Last year, it fell for a third year running, with students also being warned that they could face more competition for places at sixth form colleges this year. Bill Watkin, head of the Sixth Form Colleges Association, said there were more 16-year-olds in the population and sixth form colleges had grown in popularity.

He also said that some had managed to increase capacity and would have spare places, but added that others were "almost certainly going to have to turn some young people away because they are oversubscribed". Professor of social mobility at the University of Exeter, Lee Elliot Major, said that competition to get into top sixth forms would be fiercer than ever, adding that fears over VAT being added to private school fees may drive more families to seek out places in the state sector.

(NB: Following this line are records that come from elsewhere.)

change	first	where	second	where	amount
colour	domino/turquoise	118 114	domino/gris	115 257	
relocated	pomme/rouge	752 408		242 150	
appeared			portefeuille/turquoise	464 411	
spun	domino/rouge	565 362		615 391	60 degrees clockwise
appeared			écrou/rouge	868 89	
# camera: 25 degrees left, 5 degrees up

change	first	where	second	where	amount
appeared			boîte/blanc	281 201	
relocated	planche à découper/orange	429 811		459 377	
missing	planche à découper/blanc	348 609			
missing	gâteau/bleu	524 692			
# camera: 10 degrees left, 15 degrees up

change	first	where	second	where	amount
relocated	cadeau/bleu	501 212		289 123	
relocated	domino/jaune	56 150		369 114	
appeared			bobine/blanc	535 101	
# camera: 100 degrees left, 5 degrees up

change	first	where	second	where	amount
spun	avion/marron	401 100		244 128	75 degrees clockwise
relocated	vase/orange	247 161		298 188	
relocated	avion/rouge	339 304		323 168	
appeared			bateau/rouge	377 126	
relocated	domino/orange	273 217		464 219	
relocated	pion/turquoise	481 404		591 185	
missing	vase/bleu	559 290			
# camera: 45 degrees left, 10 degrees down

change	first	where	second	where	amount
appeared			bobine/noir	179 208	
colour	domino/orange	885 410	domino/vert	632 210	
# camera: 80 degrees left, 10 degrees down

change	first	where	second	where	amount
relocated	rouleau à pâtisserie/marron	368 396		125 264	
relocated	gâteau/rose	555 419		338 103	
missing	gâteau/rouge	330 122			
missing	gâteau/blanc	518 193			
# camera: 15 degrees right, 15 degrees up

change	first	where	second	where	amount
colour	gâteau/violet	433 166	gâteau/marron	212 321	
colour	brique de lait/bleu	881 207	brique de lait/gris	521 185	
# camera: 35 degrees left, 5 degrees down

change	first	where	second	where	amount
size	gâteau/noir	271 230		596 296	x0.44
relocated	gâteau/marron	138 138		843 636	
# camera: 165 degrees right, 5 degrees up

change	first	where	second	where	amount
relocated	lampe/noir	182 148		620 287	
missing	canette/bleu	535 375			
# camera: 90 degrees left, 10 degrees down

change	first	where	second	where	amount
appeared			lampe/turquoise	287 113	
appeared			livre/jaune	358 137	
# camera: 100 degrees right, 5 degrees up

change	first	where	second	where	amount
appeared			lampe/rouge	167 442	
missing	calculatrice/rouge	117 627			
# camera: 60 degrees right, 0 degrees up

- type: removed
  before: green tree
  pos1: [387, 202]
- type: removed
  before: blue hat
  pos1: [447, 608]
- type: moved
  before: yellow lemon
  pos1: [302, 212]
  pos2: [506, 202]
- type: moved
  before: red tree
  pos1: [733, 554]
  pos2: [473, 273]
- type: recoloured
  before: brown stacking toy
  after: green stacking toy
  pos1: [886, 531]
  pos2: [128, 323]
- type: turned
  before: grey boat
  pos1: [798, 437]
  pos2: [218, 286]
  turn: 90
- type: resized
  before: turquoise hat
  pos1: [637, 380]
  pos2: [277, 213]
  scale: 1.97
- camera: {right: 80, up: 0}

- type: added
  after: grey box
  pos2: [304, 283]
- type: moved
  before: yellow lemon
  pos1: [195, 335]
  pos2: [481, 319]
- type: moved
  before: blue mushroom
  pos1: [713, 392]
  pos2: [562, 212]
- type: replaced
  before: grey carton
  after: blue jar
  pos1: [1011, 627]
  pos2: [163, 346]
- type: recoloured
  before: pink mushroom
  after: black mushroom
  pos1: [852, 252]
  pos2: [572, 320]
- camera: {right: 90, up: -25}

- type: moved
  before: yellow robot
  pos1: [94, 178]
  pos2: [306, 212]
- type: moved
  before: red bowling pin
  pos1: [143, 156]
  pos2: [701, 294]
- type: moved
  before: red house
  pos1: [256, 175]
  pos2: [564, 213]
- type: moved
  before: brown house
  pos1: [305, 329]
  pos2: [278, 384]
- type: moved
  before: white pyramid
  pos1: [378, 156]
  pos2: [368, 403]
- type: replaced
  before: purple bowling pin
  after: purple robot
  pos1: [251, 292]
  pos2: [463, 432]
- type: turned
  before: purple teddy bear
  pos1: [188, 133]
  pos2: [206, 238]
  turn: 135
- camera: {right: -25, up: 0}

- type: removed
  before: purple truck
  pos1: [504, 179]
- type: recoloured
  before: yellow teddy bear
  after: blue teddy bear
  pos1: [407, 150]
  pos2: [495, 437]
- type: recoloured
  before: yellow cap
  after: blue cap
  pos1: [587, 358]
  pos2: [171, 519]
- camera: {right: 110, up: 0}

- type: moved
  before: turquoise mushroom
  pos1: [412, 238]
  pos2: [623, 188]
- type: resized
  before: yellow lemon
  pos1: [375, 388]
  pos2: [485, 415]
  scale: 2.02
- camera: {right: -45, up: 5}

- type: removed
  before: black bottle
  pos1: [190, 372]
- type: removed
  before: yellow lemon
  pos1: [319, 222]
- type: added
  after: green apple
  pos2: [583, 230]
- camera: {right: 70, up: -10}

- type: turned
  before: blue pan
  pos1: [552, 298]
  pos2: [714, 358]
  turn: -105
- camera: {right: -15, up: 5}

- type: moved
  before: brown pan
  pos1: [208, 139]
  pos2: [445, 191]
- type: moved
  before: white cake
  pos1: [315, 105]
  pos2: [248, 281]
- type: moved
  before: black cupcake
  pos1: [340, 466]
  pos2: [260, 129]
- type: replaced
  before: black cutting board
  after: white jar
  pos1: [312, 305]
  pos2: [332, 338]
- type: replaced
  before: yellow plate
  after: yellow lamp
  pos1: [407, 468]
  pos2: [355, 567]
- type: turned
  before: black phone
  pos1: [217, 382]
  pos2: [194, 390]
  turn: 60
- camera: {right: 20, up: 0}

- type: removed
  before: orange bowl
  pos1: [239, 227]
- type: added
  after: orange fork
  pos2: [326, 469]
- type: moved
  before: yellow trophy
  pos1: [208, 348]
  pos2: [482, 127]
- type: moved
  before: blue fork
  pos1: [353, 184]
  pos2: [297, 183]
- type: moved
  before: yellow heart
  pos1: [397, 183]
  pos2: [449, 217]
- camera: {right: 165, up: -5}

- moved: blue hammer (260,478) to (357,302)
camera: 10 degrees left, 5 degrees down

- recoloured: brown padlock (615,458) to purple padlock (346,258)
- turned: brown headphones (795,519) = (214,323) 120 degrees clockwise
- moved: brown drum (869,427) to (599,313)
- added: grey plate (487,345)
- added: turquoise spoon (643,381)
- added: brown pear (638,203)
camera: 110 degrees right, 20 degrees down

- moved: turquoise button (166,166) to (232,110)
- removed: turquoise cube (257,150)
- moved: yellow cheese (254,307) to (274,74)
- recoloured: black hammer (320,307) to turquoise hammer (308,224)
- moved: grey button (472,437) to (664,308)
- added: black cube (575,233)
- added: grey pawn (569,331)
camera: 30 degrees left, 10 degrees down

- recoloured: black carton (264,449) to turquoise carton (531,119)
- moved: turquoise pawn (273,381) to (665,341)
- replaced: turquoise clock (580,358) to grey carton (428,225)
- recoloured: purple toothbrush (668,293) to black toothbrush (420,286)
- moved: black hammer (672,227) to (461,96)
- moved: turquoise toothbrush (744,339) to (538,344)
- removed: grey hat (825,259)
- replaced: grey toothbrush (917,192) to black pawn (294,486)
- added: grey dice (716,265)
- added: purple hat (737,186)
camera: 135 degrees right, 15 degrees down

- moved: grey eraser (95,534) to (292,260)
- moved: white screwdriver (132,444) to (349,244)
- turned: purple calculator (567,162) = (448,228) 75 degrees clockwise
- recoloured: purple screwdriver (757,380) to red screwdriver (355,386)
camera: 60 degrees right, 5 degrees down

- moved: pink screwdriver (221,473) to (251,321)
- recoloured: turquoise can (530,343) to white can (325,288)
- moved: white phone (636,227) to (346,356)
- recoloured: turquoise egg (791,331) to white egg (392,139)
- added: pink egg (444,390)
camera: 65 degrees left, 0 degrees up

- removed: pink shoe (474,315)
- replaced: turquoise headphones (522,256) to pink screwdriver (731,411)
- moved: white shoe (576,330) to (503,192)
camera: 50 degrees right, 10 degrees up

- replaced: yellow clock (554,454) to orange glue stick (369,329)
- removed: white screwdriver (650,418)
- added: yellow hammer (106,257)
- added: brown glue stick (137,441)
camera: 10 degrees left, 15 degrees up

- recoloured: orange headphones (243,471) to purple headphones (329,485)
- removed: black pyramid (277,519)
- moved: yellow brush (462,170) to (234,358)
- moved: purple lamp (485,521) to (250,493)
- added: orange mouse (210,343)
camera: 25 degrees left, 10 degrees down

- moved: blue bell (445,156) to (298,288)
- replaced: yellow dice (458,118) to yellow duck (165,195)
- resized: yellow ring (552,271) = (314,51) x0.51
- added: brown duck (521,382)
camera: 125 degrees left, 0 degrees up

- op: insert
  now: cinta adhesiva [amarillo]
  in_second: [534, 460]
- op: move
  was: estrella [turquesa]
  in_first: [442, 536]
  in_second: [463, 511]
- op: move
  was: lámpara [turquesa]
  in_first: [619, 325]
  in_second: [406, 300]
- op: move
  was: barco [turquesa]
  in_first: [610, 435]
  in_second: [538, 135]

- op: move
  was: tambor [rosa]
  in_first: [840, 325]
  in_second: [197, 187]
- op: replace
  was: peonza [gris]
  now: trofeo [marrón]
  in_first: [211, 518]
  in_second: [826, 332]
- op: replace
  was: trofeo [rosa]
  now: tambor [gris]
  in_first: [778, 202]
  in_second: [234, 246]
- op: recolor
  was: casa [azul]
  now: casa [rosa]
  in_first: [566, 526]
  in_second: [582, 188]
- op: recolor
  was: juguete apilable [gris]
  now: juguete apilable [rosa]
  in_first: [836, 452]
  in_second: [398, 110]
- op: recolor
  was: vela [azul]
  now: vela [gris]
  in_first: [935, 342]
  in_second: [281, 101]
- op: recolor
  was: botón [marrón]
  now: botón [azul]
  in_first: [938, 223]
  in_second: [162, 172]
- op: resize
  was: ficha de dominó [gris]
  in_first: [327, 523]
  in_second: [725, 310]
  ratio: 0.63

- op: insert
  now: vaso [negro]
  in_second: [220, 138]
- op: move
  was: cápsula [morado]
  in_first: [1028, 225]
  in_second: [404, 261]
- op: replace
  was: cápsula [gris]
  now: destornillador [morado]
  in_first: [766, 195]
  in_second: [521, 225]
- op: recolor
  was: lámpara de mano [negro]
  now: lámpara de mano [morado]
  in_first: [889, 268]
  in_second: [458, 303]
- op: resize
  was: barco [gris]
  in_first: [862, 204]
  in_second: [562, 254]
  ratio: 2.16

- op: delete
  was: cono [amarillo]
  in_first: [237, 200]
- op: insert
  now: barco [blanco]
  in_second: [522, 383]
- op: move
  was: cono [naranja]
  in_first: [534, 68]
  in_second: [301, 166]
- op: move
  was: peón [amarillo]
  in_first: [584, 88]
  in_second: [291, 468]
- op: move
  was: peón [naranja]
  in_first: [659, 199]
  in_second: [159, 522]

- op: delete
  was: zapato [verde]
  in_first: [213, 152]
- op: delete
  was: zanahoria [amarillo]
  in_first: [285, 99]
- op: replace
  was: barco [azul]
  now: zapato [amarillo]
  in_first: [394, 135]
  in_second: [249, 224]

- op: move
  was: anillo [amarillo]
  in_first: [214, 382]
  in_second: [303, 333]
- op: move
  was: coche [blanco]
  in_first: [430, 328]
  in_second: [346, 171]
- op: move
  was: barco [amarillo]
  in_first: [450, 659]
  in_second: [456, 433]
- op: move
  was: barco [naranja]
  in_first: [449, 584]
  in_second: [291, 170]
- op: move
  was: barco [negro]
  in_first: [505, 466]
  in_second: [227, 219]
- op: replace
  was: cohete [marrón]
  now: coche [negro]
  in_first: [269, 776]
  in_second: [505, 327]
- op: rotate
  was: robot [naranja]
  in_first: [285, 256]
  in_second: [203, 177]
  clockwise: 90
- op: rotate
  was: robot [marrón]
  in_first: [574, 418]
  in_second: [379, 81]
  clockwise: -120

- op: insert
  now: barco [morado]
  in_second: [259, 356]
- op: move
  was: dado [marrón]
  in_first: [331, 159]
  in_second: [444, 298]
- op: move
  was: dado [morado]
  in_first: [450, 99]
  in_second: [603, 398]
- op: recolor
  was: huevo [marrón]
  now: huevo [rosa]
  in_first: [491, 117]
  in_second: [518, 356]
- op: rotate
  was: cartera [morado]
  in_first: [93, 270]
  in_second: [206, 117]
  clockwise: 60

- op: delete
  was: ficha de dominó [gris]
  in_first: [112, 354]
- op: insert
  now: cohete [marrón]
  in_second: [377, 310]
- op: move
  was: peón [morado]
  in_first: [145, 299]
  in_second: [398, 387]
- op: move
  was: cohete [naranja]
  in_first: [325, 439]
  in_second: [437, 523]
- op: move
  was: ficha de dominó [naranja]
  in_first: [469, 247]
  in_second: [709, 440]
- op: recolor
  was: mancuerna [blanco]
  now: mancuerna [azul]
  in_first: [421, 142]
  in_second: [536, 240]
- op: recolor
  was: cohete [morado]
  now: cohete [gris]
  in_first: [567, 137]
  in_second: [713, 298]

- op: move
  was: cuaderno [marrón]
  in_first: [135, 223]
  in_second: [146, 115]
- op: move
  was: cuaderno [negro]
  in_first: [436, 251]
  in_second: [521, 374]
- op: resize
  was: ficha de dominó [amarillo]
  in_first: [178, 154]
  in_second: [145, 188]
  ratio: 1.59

Paul Whiteman, general secretary of the NAHT school leaders' union, said that there was a wide range of other options for teenagers, such as school sixth forms and further education colleges. About 170,000 students got results for BTec Tech Awards, BTec Firsts and BTec Level 2 Technical courses, while about 110,000 received results for Cambridge Nationals.

The pass rate for National 5, Higher and Advanced Higher exams in Scotland rose across the board this month, whilst top A-level results rose again last week – with 28.3% of all grades across England, Wales and Northern Ireland marked at A* or A. Most pupils who just got their results were in Year 6 when the first Covid lockdown was announced in March 2020 and started secondary school learning in "bubbles".